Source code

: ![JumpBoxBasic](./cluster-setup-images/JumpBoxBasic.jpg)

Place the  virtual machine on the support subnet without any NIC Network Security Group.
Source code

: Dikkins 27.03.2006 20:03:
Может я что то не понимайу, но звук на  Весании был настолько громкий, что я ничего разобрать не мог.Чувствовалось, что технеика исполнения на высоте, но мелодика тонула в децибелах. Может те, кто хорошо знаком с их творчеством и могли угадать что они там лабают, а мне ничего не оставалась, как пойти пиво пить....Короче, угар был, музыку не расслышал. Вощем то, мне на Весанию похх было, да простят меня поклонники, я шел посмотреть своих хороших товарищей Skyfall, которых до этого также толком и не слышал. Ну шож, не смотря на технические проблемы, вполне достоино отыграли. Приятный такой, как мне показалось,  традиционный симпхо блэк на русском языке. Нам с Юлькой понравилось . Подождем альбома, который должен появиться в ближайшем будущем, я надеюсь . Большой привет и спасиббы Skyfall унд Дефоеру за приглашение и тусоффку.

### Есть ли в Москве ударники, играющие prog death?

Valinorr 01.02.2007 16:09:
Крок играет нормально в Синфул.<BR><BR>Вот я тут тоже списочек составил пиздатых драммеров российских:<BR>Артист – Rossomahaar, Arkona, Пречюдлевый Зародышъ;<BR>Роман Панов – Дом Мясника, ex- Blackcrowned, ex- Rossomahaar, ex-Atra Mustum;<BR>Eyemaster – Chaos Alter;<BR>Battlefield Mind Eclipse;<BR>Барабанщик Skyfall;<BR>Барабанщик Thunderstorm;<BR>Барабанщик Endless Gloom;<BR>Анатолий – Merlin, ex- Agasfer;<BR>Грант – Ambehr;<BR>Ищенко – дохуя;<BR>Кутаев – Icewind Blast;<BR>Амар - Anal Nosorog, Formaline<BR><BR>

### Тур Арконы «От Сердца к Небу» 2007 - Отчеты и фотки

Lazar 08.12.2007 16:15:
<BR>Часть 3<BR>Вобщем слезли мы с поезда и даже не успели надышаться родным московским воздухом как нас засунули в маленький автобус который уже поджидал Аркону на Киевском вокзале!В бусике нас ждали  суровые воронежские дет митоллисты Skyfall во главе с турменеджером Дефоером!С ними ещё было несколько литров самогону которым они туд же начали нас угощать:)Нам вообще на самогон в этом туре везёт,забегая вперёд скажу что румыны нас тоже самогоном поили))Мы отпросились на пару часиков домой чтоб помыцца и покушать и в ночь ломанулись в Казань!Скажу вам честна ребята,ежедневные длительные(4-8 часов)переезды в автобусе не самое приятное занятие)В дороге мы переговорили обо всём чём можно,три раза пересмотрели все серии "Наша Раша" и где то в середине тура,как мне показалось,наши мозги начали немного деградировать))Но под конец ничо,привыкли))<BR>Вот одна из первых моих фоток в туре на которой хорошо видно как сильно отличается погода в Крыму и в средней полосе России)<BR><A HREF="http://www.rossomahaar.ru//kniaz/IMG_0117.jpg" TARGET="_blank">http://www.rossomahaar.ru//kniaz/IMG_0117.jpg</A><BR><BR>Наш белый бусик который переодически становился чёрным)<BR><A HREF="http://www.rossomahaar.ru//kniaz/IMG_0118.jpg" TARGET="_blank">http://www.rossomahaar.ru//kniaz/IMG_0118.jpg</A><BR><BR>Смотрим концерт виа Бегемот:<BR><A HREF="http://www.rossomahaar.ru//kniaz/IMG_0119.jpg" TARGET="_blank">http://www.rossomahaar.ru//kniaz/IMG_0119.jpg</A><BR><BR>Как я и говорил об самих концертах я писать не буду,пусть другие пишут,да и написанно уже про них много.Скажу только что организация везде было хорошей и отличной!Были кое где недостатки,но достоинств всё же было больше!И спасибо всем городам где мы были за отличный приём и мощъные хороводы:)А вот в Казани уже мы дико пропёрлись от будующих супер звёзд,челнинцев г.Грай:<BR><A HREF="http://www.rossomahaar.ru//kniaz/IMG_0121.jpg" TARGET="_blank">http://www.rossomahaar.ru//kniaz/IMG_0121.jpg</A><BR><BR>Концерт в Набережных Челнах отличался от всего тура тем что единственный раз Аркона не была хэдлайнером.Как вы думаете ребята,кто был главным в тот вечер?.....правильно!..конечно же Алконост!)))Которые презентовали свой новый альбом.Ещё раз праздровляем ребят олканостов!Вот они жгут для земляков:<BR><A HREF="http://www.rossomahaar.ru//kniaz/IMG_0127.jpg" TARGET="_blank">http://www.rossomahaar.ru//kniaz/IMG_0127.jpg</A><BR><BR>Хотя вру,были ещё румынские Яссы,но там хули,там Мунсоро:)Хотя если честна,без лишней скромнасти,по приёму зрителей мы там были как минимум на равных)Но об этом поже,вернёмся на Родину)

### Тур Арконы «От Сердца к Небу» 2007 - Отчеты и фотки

--- Your assignment ---
Put every line of the data above into a Markdown table with the columns Row and Line, numbering the rows in order and skipping blank lines.

--- Answer section ---
| Row | Line |
|---|---|
| 1 | Source code |
| 2 | : ![JumpBoxBasic](./cluster-setup-images/JumpBoxBasic.jpg) |
| 3 | Place the  virtual machine on the support subnet without any NIC Network Security Group. |
| 4 | Source code |
| 5 | : Dikkins 27.03.2006 20:03: |
| 6 | Может я что то не понимайу, но звук на  Весании был настолько громкий, что я ничего разобрать не мог.Чувствовалось, что технеика исполнения на высоте, но мелодика тонула в децибелах. Может те, кто хорошо знаком с их творчеством и могли угадать что они там лабают, а мне ничего не оставалась, как пойти пиво пить....Короче, угар был, музыку не расслышал. Вощем то, мне на Весанию похх было, да простят меня поклонники, я шел посмотреть своих хороших товарищей Skyfall, которых до этого также толком и не слышал. Ну шож, не смотря на технические проблемы, вполне достоино отыграли. Приятный такой, как мне показалось,  традиционный симпхо блэк на русском языке. Нам с Юлькой понравилось . Подождем альбома, который должен появиться в ближайшем будущем, я надеюсь . Большой привет и спасиббы Skyfall унд Дефоеру за приглашение и тусоффку. |
| 7 | ### Есть ли в Москве ударники, играющие prog death? |
| 8 | Valinorr 01.02.2007 16:09: |
| 9 | Крок играет нормально в Синфул.<BR><BR>Вот я тут тоже списочек составил пиздатых драммеров российских:<BR>Артист – Rossomahaar, Arkona, Пречюдлевый Зародышъ;<BR>Роман Панов – Дом Мясника, ex- Blackcrowned, ex- Rossomahaar, ex-Atra Mustum;<BR>Eyemaster – Chaos Alter;<BR>Battlefield Mind Eclipse;<BR>Барабанщик Skyfall;<BR>Барабанщик Thunderstorm;<BR>Барабанщик Endless Gloom;<BR>Анатолий – Merlin, ex- Agasfer;<BR>Грант – Ambehr;<BR>Ищенко – дохуя;<BR>Кутаев – Icewind Blast;<BR>Амар - Anal Nosorog, Formaline<BR><BR> |
| 10 | ### Тур Арконы «От Сердца к Небу» 2007 - Отчеты и фотки |
| 11 | Lazar 08.12.2007 16:15: |
| 12 | <BR>Часть 3<BR>Вобщем слезли мы с поезда и даже не успели надышаться родным московским воздухом как нас засунули в маленький автобус который уже поджидал Аркону на Киевском вокзале!В бусике нас ждали  суровые воронежские дет митоллисты Skyfall во главе с турменеджером Дефоером!С ними ещё было несколько литров самогону которым они туд же начали нас угощать:)Нам вообще на самогон в этом туре везёт,забегая вперёд скажу что румыны нас тоже самогоном поили))Мы отпросились на пару часиков домой чтоб помыцца и покушать и в ночь ломанулись в Казань!Скажу вам честна ребята,ежедневные длительные(4-8 часов)переезды в автобусе не самое приятное занятие)В дороге мы переговорили обо всём чём можно,три раза пересмотрели все серии "Наша Раша" и где то в середине тура,как мне показалось,наши мозги начали немного деградировать))Но под конец ничо,привыкли))<BR>Вот одна из первых моих фоток в туре на которой хорошо видно как сильно отличается погода в Крыму и в средней полосе России)<BR><A HREF="http://www.rossomahaar.ru//kniaz/IMG_0117.jpg" TARGET="_blank">http://www.rossomahaar.ru//kniaz/IMG_0117.jpg</A><BR><BR>Наш белый бусик который переодически становился чёрным)<BR><A HREF="http://www.rossomahaar.ru//kniaz/IMG_0118.jpg" TARGET="_blank">http://www.rossomahaar.ru//kniaz/IMG_0118.jpg</A><BR><BR>Смотрим концерт виа Бегемот:<BR><A HREF="http://www.rossomahaar.ru//kniaz/IMG_0119.jpg" TARGET="_blank">http://www.rossomahaar.ru//kniaz/IMG_0119.jpg</A><BR><BR>Как я и говорил об самих концертах я писать не буду,пусть другие пишут,да и написанно уже про них много.Скажу только что организация везде было хорошей и отличной!Были кое где недостатки,но достоинств всё же было больше!И спасибо всем городам где мы были за отличный приём и мощъные хороводы:)А вот в Казани уже мы дико пропёрлись от будующих супер звёзд,челнинцев г.Грай:<BR><A HREF="http://www.rossomahaar.ru//kniaz/IMG_0121.jpg" TARGET="_blank">http://www.rossomahaar.ru//kniaz/IMG_0121.jpg</A><BR><BR>Концерт в Набережных Челнах отличался от всего тура тем что единственный раз Аркона не была хэдлайнером.Как вы думаете ребята,кто был главным в тот вечер?.....правильно!..конечно же Алконост!)))Которые презентовали свой новый альбом.Ещё раз праздровляем ребят олканостов!Вот они жгут для земляков:<BR><A HREF="http://www.rossomahaar.ru//kniaz/IMG_0127.jpg" TARGET="_blank">http://www.rossomahaar.ru//kniaz/IMG_0127.jpg</A><BR><BR>Хотя вру,были ещё румынские Яссы,но там хули,там Мунсоро:)Хотя если честна,без лишней скромнасти,по приёму зрителей мы там были как минимум на равных)Но об этом поже,вернёмся на Родину) |
| 13 | ### Тур Арконы «От Сердца к Небу» 2007 - Отчеты и фотки |